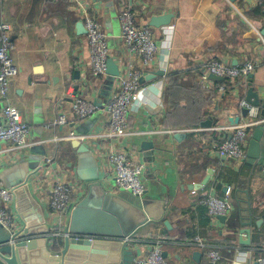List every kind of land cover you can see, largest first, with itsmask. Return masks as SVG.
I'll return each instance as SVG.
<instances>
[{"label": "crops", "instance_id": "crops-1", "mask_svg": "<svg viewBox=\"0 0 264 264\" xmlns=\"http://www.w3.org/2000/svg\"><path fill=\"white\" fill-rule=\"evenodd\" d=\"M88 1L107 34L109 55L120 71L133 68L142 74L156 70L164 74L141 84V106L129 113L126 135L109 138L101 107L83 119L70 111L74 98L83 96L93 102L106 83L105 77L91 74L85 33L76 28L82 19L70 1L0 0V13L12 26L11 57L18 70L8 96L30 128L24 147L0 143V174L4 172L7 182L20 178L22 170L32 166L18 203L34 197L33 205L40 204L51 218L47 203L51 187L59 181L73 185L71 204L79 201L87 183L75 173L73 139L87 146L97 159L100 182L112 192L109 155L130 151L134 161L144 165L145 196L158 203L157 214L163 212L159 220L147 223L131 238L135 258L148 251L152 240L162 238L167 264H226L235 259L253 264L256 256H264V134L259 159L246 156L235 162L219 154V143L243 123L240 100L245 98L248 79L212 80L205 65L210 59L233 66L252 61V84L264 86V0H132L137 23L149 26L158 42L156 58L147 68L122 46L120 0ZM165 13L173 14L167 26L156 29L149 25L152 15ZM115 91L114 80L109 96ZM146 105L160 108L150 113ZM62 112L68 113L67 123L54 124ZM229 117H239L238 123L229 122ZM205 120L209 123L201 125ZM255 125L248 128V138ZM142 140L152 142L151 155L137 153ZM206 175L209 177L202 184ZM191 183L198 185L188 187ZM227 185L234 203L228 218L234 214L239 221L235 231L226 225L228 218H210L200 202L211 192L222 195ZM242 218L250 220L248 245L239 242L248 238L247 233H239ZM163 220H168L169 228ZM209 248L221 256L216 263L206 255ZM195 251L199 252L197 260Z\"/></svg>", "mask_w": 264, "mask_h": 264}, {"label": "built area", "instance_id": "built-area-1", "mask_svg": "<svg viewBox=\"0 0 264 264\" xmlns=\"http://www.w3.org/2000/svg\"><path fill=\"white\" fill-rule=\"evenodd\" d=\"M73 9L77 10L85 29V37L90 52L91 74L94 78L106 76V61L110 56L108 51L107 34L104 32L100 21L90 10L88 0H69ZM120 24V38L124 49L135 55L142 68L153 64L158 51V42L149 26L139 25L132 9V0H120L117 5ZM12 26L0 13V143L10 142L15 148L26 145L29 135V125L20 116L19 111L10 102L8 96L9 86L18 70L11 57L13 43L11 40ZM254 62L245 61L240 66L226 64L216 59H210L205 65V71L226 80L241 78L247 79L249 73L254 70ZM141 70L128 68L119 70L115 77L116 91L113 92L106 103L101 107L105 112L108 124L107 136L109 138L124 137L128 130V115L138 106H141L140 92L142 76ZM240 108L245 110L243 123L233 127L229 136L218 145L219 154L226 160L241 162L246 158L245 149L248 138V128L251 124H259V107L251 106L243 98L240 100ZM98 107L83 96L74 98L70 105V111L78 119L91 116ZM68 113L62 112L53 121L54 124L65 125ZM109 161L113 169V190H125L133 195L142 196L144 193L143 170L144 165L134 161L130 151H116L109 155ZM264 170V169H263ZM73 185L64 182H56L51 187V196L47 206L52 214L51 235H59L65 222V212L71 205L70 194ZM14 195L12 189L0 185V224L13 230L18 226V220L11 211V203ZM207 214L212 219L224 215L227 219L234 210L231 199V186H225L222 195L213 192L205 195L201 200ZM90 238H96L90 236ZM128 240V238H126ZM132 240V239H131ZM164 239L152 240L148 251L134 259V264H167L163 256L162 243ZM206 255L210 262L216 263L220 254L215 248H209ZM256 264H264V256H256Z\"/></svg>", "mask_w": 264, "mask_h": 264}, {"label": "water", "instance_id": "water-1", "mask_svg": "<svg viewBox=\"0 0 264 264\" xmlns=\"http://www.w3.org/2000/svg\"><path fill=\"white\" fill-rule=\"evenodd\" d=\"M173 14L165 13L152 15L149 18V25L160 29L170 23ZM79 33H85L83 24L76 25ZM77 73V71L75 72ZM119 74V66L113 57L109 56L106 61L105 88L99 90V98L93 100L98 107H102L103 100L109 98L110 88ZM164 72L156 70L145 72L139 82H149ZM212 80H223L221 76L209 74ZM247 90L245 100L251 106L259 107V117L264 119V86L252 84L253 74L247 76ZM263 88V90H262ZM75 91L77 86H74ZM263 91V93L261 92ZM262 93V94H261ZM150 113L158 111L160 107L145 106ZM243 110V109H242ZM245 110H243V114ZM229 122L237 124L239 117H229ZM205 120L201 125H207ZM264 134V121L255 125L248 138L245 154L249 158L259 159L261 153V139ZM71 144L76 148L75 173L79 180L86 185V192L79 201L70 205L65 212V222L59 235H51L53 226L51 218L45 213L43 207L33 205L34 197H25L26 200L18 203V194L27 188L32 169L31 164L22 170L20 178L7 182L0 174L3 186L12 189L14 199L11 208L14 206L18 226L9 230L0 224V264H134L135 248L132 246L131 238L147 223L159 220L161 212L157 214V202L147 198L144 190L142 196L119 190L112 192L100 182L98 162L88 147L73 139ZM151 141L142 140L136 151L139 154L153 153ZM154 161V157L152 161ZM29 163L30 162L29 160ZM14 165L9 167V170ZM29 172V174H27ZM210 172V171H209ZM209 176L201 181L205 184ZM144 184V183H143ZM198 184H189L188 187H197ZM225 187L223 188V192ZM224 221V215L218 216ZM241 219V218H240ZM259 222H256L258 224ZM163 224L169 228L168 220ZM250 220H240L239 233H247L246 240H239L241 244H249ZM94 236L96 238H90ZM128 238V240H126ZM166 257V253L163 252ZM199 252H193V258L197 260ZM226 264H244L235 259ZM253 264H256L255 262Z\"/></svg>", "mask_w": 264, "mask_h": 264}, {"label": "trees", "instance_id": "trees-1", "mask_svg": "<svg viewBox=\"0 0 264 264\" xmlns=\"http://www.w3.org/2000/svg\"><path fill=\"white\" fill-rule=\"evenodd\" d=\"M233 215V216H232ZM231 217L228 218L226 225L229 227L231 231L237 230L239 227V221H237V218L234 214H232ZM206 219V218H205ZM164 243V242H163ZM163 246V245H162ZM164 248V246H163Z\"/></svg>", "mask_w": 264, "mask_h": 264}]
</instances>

EXERCISE PROMPT:
Could you render the data from its first line through the line containing "<instances>", both ends included, as a JSON list of strings with one string per line, leaving out blank lines and the pictures?

REPLY TO THE EXERCISE:
[
  "List every kind of land cover you can see, largest first, with itsmask. Return masks as SVG.",
  "I'll return each instance as SVG.",
  "<instances>"
]